After one of their interviews, Mr. Jackson and Mr. Purdee, tired of Honduran food, looked for and found an Italian restaurant that was about to close. Still, they ordered their food and the owner approached them to say they were closing up. As soon as the owner heard them speak, he asked if they were Americans. As it turned out, the owner was the interim consul of Belize in Honduras, and he became one of the interviewees in the film.
After the trip, Mr. Jackson and Mr. Purdee spent the next three to four years editing more than 40 hours of film, about 10 hours of which was entirely in Spanish, on Mr. Purdee’s Mac. They also conducted follow-up interviews, including one with Manny Rapalo, a correspondent and producer for RT America News based in Washington D.C., who was born in Honduras.
Last year, Mr. Jackson attended the Chagrin Documentary Film Festival as a guest, and his mother encouraged him to submit “This is Honduras.”

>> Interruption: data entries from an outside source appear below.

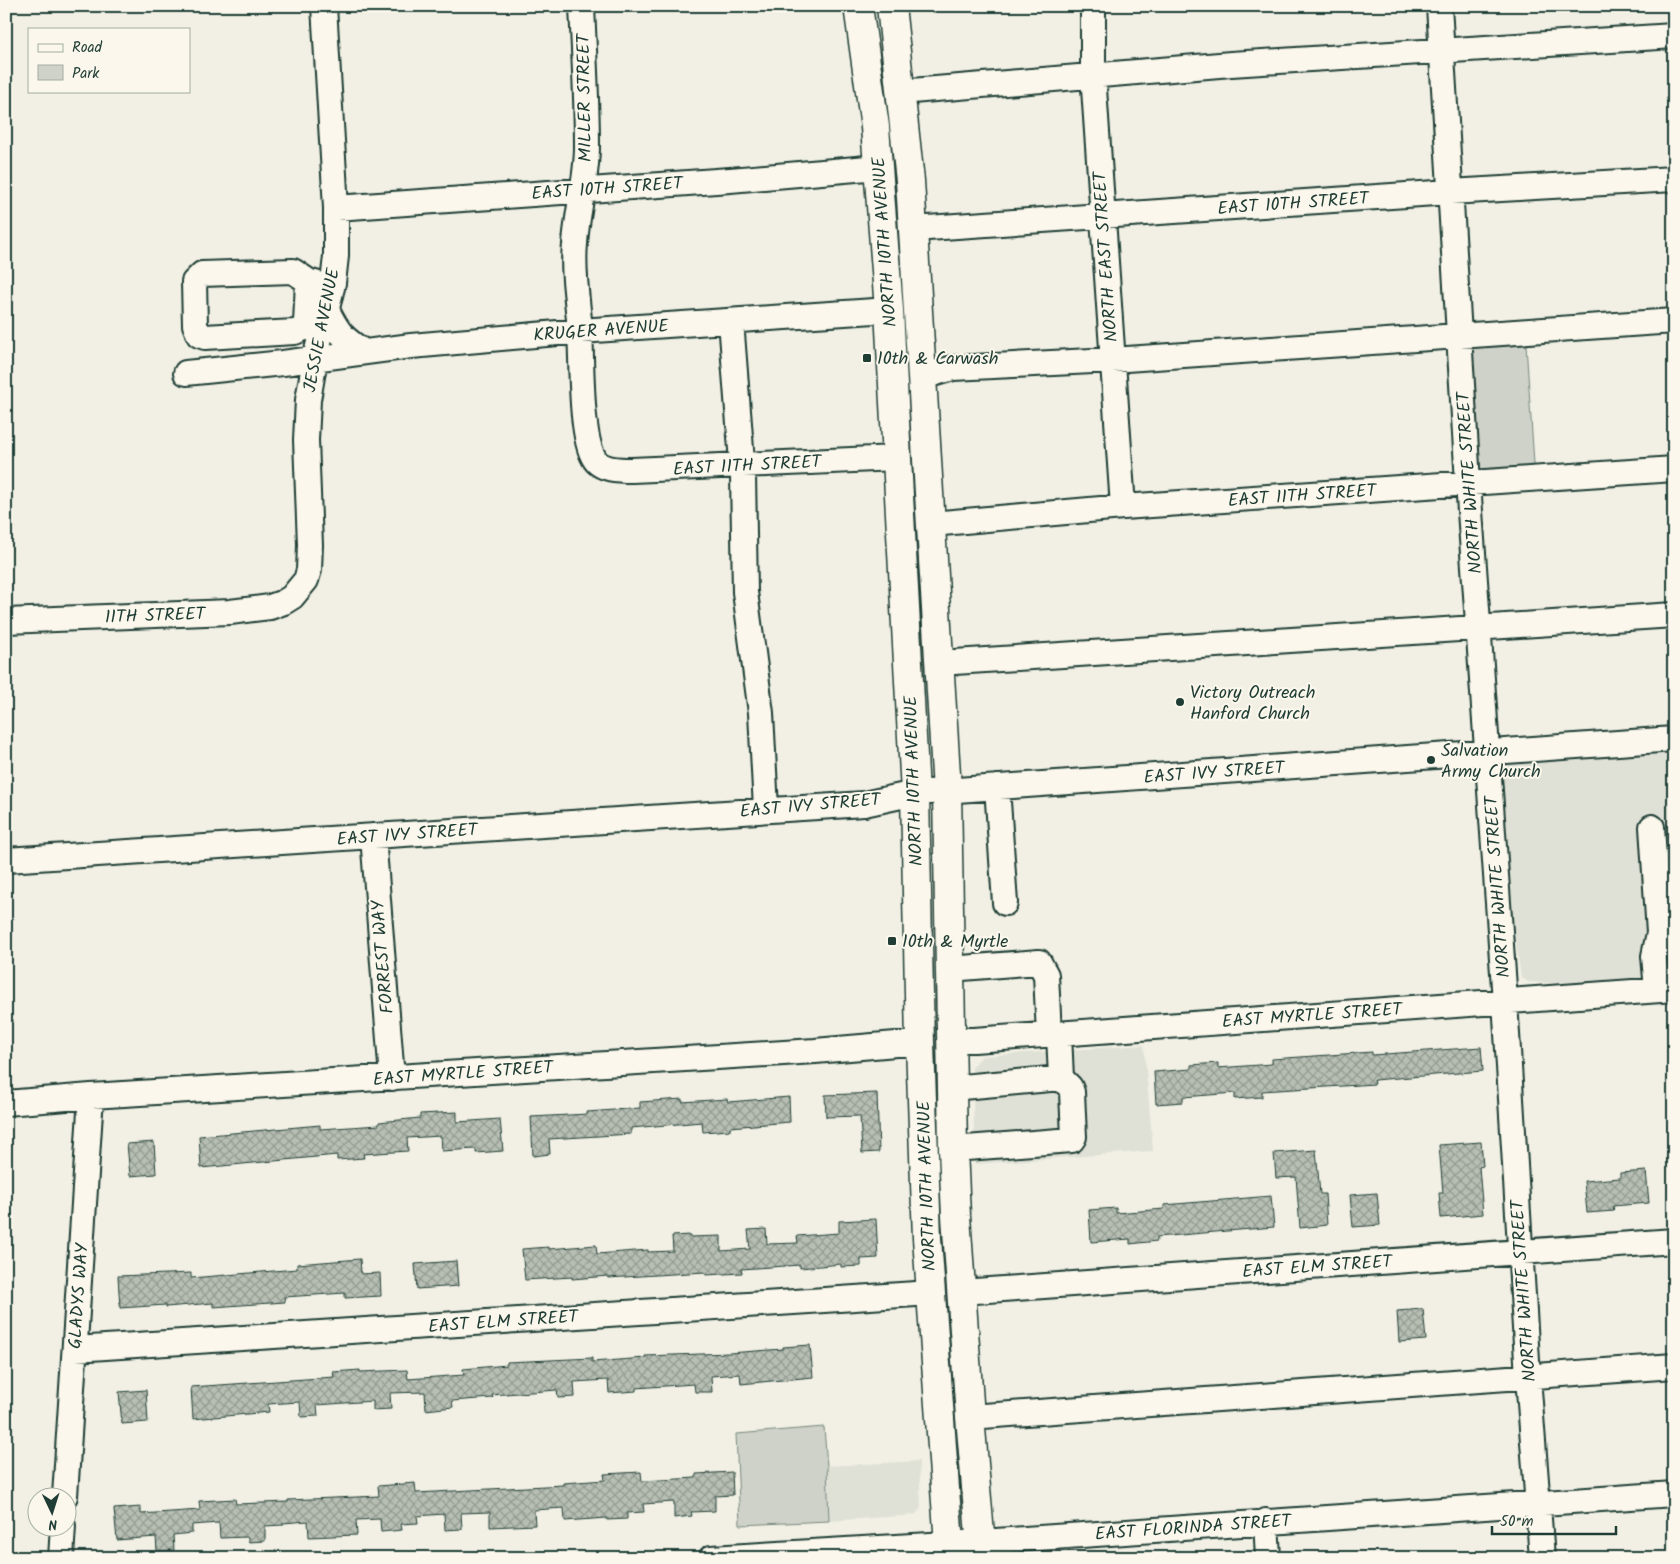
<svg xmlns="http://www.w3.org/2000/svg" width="1680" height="1564" font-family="Kalam,sans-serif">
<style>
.built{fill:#e0e1d6}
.green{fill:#cfd2c8;stroke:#77887e}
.building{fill:url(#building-cross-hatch);stroke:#1f3d34}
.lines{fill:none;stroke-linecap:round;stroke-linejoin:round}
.minor-casing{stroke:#1f3d34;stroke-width:28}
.major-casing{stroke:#1f3d34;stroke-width:31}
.minor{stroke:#fbf7ec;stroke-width:24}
.major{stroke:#fbf7ec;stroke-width:28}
.poi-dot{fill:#1f3d34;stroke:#fbf7ec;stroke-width:2}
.labels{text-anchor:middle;stroke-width:4;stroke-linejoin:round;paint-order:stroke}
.street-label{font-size:18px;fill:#1f3d34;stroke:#fbf7ec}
.poi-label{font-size:18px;fill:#1f3d34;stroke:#fbf7ec;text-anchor:start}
</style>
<defs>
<pattern id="building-cross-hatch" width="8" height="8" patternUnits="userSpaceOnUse" patternTransform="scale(1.25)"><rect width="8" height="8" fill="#b7beb3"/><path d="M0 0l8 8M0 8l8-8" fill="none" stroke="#949c92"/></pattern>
</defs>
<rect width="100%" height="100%" fill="#f2f0e5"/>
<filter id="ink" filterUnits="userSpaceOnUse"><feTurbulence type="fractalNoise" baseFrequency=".02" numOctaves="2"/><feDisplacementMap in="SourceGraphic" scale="10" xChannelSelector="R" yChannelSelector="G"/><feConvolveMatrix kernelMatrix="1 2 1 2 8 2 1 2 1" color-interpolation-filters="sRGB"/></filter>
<g filter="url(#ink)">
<path class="built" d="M1674,739V989L1657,990L1528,982L1521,977L1488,752Z
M1144,1045L1153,1151L975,1164L972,1068L982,1056Z
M919,1461L921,1508L915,1515L829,1521L827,1466Z"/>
<path class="green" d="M1525,330L1535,478L1468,483L1459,335Z
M824,1427L827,1466L829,1521L740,1525L736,1434Z"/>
<path class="building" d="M1481,1047L1483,1071L1374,1080L1375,1084L1262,1091V1097L1235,1099V1093L1183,1097V1102L1156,1104L1154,1072L1191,1069V1065L1218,1063V1068L1272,1064V1059L1372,1052V1055Z
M877,1093L879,1152L862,1153L860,1116L826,1117L825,1095Z
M789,1097L790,1122L730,1127V1130L703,1132L702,1122L631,1128V1134L549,1139L550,1154L533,1156L531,1117L588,1114L587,1112L640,1108V1102L682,1099V1102L727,1099L728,1102Z
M457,1112V1122L500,1119L503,1151L476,1153V1149L442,1151L441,1136L407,1138L408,1151L363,1154L364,1158L337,1160V1155L201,1168L199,1136L320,1125V1129L379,1125V1122L420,1118V1114Z
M154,1142L156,1174L130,1176L127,1144Z
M1481,1142L1483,1166L1479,1167L1483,1214L1441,1218L1439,1193H1443L1439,1145Z
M1316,1150L1320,1194H1325L1327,1225L1300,1228L1296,1177L1276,1178L1274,1153Z
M1646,1171L1649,1203L1613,1206L1614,1211L1587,1213L1584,1181L1620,1178V1173Z
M1377,1193L1380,1225L1353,1227L1350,1195Z
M1271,1196L1274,1227L1157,1237V1241L1130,1244V1239L1091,1242L1089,1210L1116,1208V1213L1164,1209V1205Z
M876,1219L878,1258L861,1259V1266L841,1267V1264L800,1268V1265L741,1269L742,1273L706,1275L705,1272L608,1278V1276L572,1279V1277L525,1280L522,1249L549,1247V1249L596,1245L597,1254L648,1250V1252L673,1251L672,1236L689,1235V1237L721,1236V1251L750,1249L748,1230L766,1229L767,1244L798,1243L797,1236L839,1233V1221Z
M360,1259L361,1274L380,1273L381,1296L345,1298V1293L284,1297L285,1302L213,1307V1303L166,1307V1305L120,1308L118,1276L191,1273V1278L297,1269V1264Z
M456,1261L458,1286L417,1289L415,1264Z
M1423,1309L1426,1340L1399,1342L1397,1311Z
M810,1345L813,1377L741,1384L740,1374L711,1376L712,1392H695L694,1384L636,1388V1391L609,1393L608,1380L574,1382L575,1397L558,1398L557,1390L492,1395L493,1398L452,1401L453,1407L426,1410L425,1392L390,1393L391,1409L373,1410V1401L317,1405L318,1416L301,1417L300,1402L268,1404L269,1412L193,1419L191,1387L334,1377L333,1372L360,1370V1372L407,1370L408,1379L464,1375L463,1369L507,1365V1362L592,1358V1362L645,1358V1356L729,1353L783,1349V1347Z
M146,1390L148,1422L122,1424L119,1392Z
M641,1472L642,1481L696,1478V1474L732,1472L733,1495L715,1496V1511L691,1512L692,1516L674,1518V1502L643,1504L644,1512L627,1513V1519L607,1520V1518L565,1521L564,1508L534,1510L535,1525L490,1527V1512L461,1513L462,1529L445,1530L444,1514L417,1516L418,1523L401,1524L402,1530L381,1532L380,1519L356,1520L357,1535L309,1537L308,1521L283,1523V1525L265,1526V1541L248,1542V1537L220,1538L219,1523L192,1525V1533L173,1535L174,1550L157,1551L156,1537L117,1540L114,1509L141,1507V1514L200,1510L199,1501L235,1499L236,1504L288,1502V1500L379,1496L378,1486L415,1483L416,1493L563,1485V1483L605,1480L604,1474Z"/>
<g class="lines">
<defs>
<path id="minor" d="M582,6C584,53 587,100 587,146C587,180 577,211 575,244C572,273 578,302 580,331C582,360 580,435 594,458C600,470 620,470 632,470L896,458
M1093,6V74L1123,507
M1439,6L1468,483L1505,1001L1528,1377L1542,1558
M900,92L1231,64L1674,36
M336,208L730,180L879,167
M913,229L1450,192L1674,179
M308,281L306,323L302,329L295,332L205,337L199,335L195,325L194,282L202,274L293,271L308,281L332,288
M327,310C338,333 343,338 364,352
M731,321L743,475L745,592L761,713L766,809
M186,373L283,363L411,346L580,331L889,310
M922,377L953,368L1112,360L1674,321
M931,524L1123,507L1674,469
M6,621L230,612L270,607L284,602L292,597L306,580L309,570L310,545L306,440L308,400L315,359L333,283L336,256V208L324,6
M939,663L1674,615
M997,787L1005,903
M1652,827L1659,933L1654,956L1657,990
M373,836L392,1078
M6,860L864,804L915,793L957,790L1674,739
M949,969L1039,962L1046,975L1049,1034
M951,1040H974L1674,989
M951,1088L1061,1078
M6,1103L91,1096L815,1051L896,1044H920
M953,1149L1072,1140L1074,1137L1072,1092L1070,1087L1061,1078L1059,1034
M961,1292L1674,1241
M75,1349L931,1293
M970,1417L1674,1366
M65,1496L91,1096
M1266,1521L1268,1558
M61,1558L63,1526
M711,1558L981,1542L1674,1494"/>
<path id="major" d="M858,6L875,127L889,310L915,793L920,1044L927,1238L950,1558
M891,6L910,181L922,377L947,791L953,1149L956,1216L970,1417L982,1558"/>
</defs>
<use href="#minor" class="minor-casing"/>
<use href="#major" class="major-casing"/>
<use href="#minor" class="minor"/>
<use href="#major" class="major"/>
</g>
</g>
<g class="poi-dot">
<rect x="862" y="353" width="10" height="10" rx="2.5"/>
<circle cx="1180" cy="702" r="5"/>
<circle cx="1431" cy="760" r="5"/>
<rect x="887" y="936" width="10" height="10" rx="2.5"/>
</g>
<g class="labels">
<g class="street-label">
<text transform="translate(584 98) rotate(-91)" y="6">MILLER STREET</text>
<text transform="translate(607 188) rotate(-4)" y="6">EAST 10TH STREET</text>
<text transform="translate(1293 203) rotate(-4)" y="6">EAST 10TH STREET</text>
<text transform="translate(884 242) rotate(-94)" y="6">NORTH 10TH AVENUE</text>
<text transform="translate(1105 257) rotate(-94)" y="6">NORTH EAST STREET</text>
<text transform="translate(321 330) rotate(-79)" y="6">JESSIE AVENUE</text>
<text transform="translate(601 330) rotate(-4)" y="6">KRUGER AVENUE</text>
<text transform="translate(747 465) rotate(-3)" y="6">EAST 11TH STREET</text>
<text transform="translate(1469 483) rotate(-94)" y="6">NORTH WHITE STREET</text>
<text transform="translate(1302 495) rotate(-4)" y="6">EAST 11TH STREET</text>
<text transform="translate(155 615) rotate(-2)" y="6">11TH STREET</text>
<text transform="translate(1214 772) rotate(-4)" y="6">EAST IVY STREET</text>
<text transform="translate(913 781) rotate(-92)" y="6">NORTH 10TH AVENUE</text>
<text transform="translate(810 805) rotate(-5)" y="6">EAST IVY STREET</text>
<text transform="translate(407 834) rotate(-4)" y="6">EAST IVY STREET</text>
<text transform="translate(1497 887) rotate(-94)" y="6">NORTH WHITE STREET</text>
<text transform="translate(382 957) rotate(-95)" y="6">FORREST WAY</text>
<text transform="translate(1312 1015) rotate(-4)" y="6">EAST MYRTLE STREET</text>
<text transform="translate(463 1073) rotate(-4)" y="6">EAST MYRTLE STREET</text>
<text transform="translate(926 1186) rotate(-92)" y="6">NORTH 10TH AVENUE</text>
<text transform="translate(1317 1266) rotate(-4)" y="6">EAST ELM STREET</text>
<text transform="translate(1523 1291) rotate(-94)" y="6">NORTH WHITE STREET</text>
<text transform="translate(78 1296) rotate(-86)" y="6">GLADYS WAY</text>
<text transform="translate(503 1321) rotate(-4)" y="6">EAST ELM STREET</text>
<text transform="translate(1193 1527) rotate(-4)" y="6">EAST FLORINDA STREET</text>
</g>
<g class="poi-label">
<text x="877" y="364">10th &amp; Carwash</text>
<text x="1190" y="698">Victory Outreach<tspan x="1190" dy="21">Hanford Church</tspan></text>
<text x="1441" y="756">Salvation<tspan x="1441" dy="21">Army Church</tspan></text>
<text x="902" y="947">10th &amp; Myrtle</text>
</g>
</g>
<rect width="1680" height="1564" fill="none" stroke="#fbf7ec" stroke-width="25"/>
<rect x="12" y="12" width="1655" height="1539" fill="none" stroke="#1f3d34" stroke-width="2" filter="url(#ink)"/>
<rect x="28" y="28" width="162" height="65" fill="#fbf7ec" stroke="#a3ada2"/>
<rect x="38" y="44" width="25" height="8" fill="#fbf7ec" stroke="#a3ada2"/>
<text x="72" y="52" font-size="15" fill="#1f3d34">Road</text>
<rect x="38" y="65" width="25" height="15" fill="#cfd2c8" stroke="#a3ada2"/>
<text x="72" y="78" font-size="15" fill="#1f3d34">Park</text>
<g transform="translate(52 1512) rotate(176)"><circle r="24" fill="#fbf7ec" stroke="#a3ada2"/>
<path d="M0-4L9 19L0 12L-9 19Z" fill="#1f3d34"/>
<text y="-8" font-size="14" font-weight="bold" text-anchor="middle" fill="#1f3d34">N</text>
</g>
<path d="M1492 1526v8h124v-8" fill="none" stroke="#1f3d34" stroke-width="2.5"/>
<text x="1500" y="1526" font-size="15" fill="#1f3d34" stroke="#fbf7ec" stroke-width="4" paint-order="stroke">50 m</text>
</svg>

“There are several characters in the film from Cleveland and I spent a lot of time in Chagrin Falls, so it’s a very appropriate venue for a film. It’s a place I really wanted to show because I feel like the area is in the DNA of the film,” Mr. Jackson said.
Both Mr. Jackson and Mr. Purdee will be at CDFF, Oct. 5-9, where “This is Honduras” will have its world premiere at 10:30 a.m. on Oct. 8 at the United Methodist Church, 20 S. Franklin St. in Chagrin Falls.